## [Passage to read]
--- begin ---
Yuvan – Live in Concert
- Venue: YMCA Grounds Nandanam, Chennai, India
- Date: 16 January 2011
- Attendance: 20,000

Yuvan Shankar Raja concert chronology
- Oru Naalil (1 Dec 2009); Yuvan – Live in Concert (16 Jan 2011); ;

= Yuvan – Live in Concert =

2011 concert by Yuvan Shankar Raja

Yuvan – Live in Concert is a concert by Indian musician Yuvan Shankar Raja. The concert, Yuvan's second in his career, took place on Pongal, 16 January 2011 at the YMCA Grounds, Nandanam, Chennai. Following the announcement, popular Tamil television STAR Vijay agreed to collaborate, sponsoring, organising and marketing the concert, while airing a special television series about Yuvan Shankar Raja, with family members and prominent celebrities closely associated to him participating, besides producing a promotional music video, titled "I'll be there for you". The five-hour show, which was attended by 20,000 people, including several noted film personalities, was received very positively and considered a highly successful event. The concert was aired on 11 and 12 February, Friday and Saturday at 2000 hrs on Vijay TV.

==Promotion==

===Yuvan Isai Raja===
As a run up to the concert, STAR Vijay telecasted a 3-week, 14-part series, where several noted celebrities, film directors, actors, friends, who worked with him, and his family members participated and talked about Yuvan Shankar Raja and his music. Yuvan himself participated in two episodes of the show, which was hosted by film actor and RJ Shiva. The show was aired on weekdays at 8 pm from 27 December 2010 to 14 January 2011.
--- end ---
## [Jobs]
- 1) According to the concert article, how many people attended the five-hour show?
- 2) Please extend the concert article onward from its final sentence.
The data that comes after this is separate material.

## [Provided material]
--- begin ---
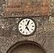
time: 5:04
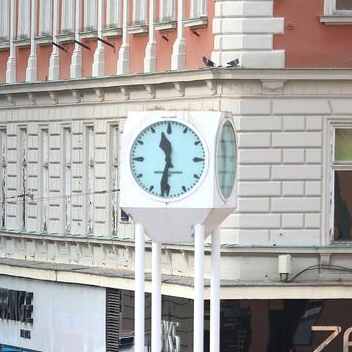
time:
--- end ---
## [Results]
- 1) 20,000 people attended it.

- 2)
The following celebrities participated in chronological order:
1. Bhavatharini, Premji Amaran, Vasuki Bhaskar, Venkat Prabhu
2. Vishnuvardhan
3. A. R. Murugadoss
4. N. Linguswamy and Na. Muthukumar
5. Selvaraghavan
6. Faisal, Bhagavathy and Brucelee (first part), Vaibhav Reddy, Premji Amaran (second time), Aravind Akash, Vijay Vasanth and Saravanarajan (second part)
7. Ameer Sultan
8. Silambarasan Rajendar
9. Tanvi Shah, Harish Raghavendra, Madhumitha, Mukesh, Priyadarshini
10. Karthik, Vijay Yesudas, Haricharan, Sathyan, Roshini, Priya Himesh, Suvi Suresh, Ajeesh
11. Jeeva
12. Karthik Raja

Furthermore, the episodes in the third season of Vijay TV's reality-based singing competition Airtel Super Singer during the second January week in 2011, was made a Yuvan Shankar Raja special episode, with every song suny by the contestants during the episodes being Yuvan Shankar songs.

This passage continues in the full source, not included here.